[Data records — start]

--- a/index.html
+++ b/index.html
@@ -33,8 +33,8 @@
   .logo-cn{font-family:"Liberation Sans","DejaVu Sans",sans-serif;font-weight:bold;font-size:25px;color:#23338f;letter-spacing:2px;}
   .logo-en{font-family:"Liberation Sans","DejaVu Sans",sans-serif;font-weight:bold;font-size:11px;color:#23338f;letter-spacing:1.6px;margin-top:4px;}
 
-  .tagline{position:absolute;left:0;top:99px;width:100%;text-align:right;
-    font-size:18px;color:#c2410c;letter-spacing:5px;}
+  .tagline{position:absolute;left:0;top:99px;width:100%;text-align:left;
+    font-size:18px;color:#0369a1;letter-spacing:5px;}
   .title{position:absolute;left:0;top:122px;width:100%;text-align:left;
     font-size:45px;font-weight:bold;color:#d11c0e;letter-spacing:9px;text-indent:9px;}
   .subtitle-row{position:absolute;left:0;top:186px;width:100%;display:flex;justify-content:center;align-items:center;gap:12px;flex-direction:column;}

[Data records — finish]
[Data records — start]

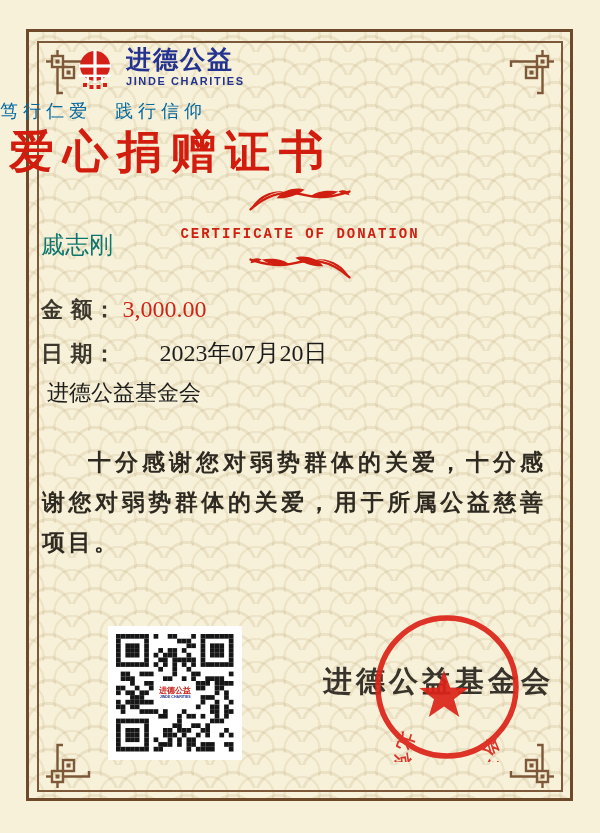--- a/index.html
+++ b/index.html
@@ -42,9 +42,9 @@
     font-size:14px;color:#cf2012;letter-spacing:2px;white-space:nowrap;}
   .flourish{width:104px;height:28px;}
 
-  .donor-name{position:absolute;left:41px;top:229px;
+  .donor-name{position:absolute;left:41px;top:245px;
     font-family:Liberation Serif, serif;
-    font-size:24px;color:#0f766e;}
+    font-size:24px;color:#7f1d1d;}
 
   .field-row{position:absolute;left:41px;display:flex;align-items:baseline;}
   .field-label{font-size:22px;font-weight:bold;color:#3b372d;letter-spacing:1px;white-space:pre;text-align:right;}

[Data records — finish]
[Data records — start]

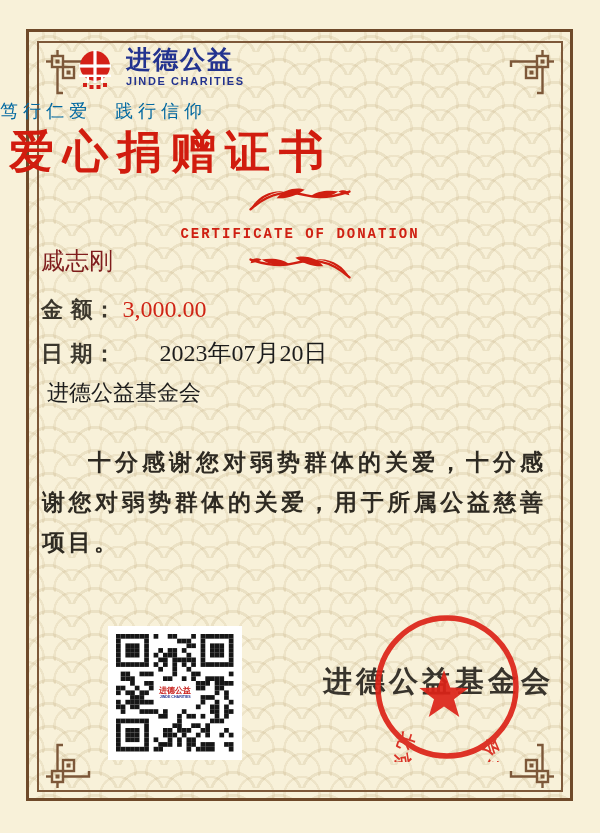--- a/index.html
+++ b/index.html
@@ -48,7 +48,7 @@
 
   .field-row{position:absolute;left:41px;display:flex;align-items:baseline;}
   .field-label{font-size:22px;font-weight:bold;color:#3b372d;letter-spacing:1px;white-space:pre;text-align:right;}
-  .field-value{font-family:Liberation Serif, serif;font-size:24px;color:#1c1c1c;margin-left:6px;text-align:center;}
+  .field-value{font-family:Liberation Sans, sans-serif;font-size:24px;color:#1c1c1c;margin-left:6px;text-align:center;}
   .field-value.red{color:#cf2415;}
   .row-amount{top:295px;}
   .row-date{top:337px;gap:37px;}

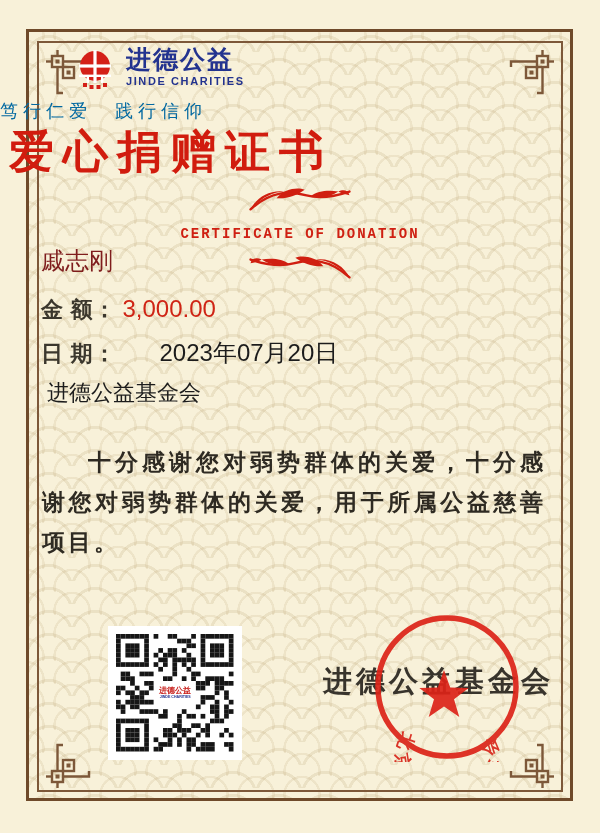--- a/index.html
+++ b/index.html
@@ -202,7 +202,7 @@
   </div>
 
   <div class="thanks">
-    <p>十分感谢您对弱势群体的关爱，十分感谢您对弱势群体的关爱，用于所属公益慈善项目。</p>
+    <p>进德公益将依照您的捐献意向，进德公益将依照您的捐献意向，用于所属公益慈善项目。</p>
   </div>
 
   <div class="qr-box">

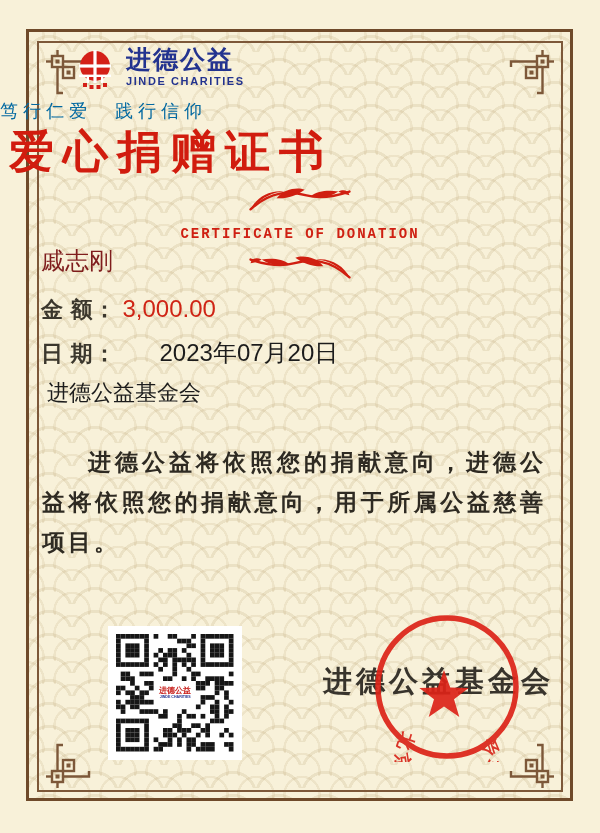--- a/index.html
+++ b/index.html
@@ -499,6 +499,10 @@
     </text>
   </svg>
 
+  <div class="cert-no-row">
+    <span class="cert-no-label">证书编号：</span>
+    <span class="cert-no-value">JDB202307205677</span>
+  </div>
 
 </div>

[Data records — finish]

_Problem to solve_
Filter the records above and return every line that holds the word "letter".

_Finished task_
   .logo-cn{font-family:"Liberation Sans","DejaVu Sans",sans-serif;font-weight:bold;font-size:25px;color:#23338f;letter-spacing:2px;}
   .logo-en{font-family:"Liberation Sans","DejaVu Sans",sans-serif;font-weight:bold;font-size:11px;color:#23338f;letter-spacing:1.6px;margin-top:4px;}
-    font-size:18px;color:#c2410c;letter-spacing:5px;}
+    font-size:18px;color:#0369a1;letter-spacing:5px;}
     font-size:45px;font-weight:bold;color:#d11c0e;letter-spacing:9px;text-indent:9px;}
     font-size:14px;color:#cf2012;letter-spacing:2px;white-space:nowrap;}
   .field-label{font-size:22px;font-weight:bold;color:#3b372d;letter-spacing:1px;white-space:pre;text-align:right;}
   .field-label{font-size:22px;font-weight:bold;color:#3b372d;letter-spacing:1px;white-space:pre;text-align:right;}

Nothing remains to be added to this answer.